Total_Comsuption_convex_hulls <- cluster_df_Total_Consumption %>%
  group_by(Cluster) %>%
  slice(chull(Hour, Total_Consumption))

ggplot(cluster_df_Total_Consumption, aes(x = Hour, y = Total_Consumption, color = Cluster)) +
  geom_point(alpha = 0.7) +  
  geom_point(data = centroids, aes(x = Hour, y = Total_Consumption), 
             color = "black", size = 4, shape = 3) +  
  geom_polygon(data = Total_Comsuption_convex_hulls, aes(fill = Cluster), alpha = 0.2, show.legend = TRUE) +  
  labs(title = "Cluster Visualization of Total Consumption by kWh",
       x = "Hour",
       y = "Total Consumption by kWh",
       color = "Cluster") +
  theme_minimal() +  
  scale_color_brewer(palette = "Spectral")

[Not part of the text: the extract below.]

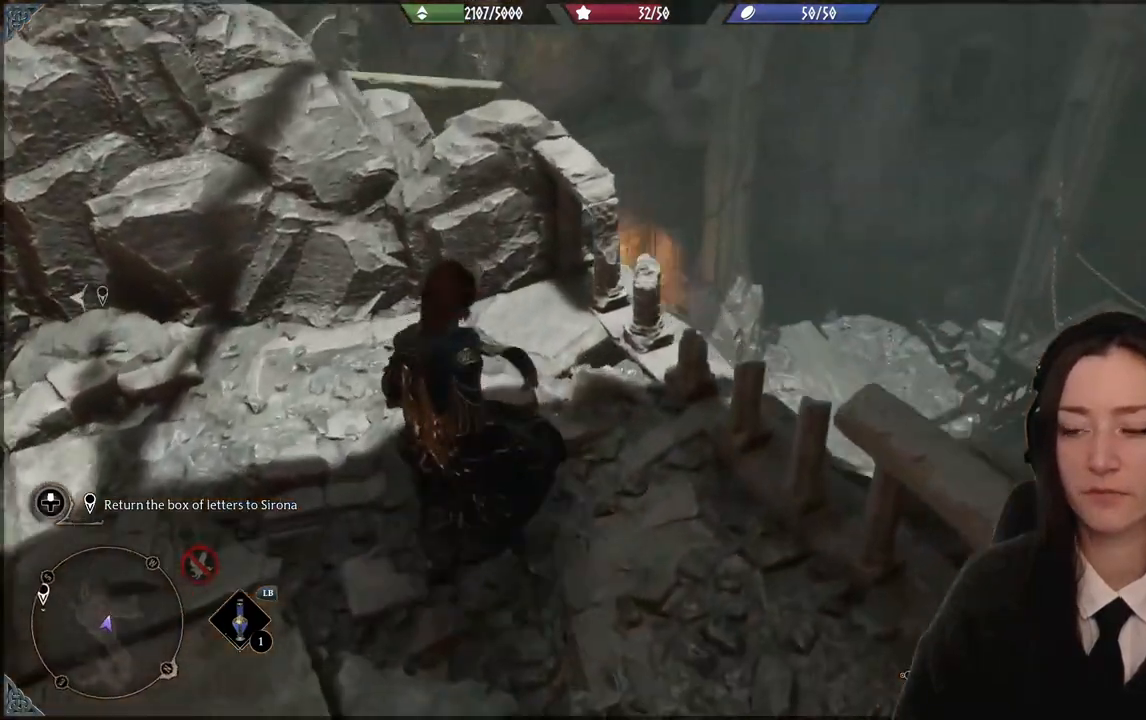
{"buttons": [], "left_stick": "center", "right_stick": "center", "events": []}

ggsave(“Cluster_Total_Consumption.png”, width = 6, height = 4)

In the Total Consumption K-Means cluster graph, the evening had the highest energy consumption, with users consuming between 1.5 and 2.5 kWh from 18:00 to 21:00.

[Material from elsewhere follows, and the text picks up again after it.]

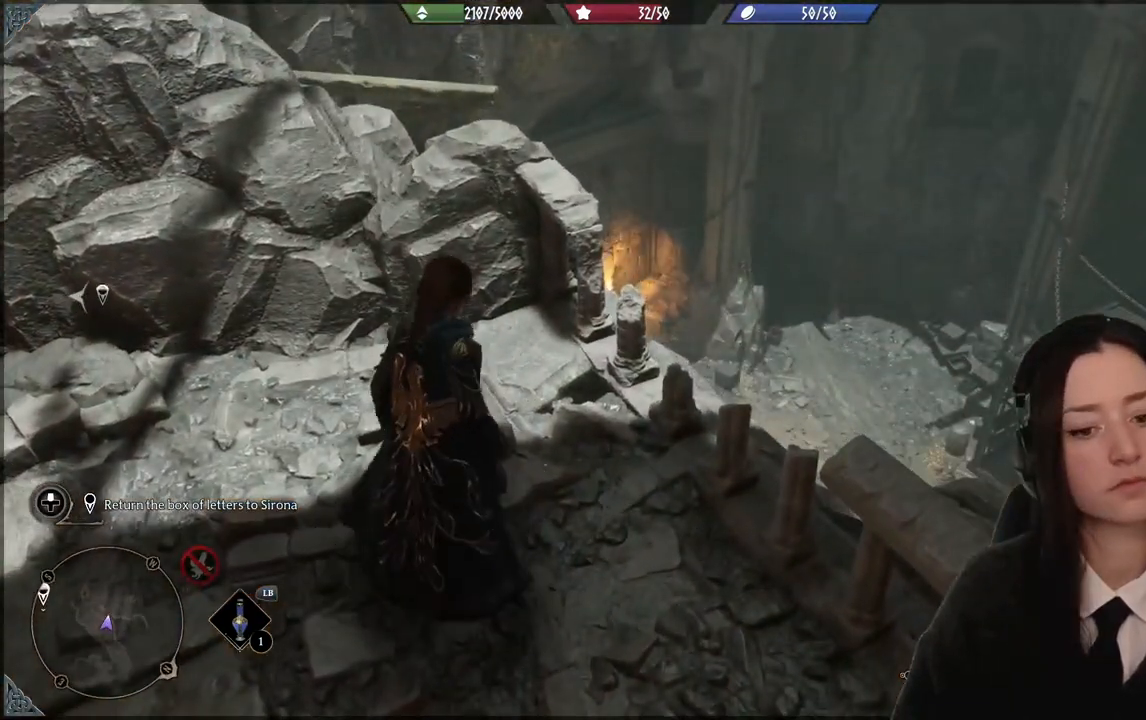
{"buttons": [], "left_stick": "center", "right_stick": "right", "events": [[33, "right_stick", "right"]]}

This peak in consumption is most likely due to households arriving home from work and beginning to use their appliances after being away during the day. The mean point of this cluster appears to be around 2.0 kWh at around 19:30, which supports the statement from the previous sentence.

Dishwasher:

kmeans_result_Dish_Washer <- kmeans(Averages_df$Dish_Washer, centers = k)


Averages_df$Cluster <- as.factor(kmeans_result_Dish_Washer$cluster)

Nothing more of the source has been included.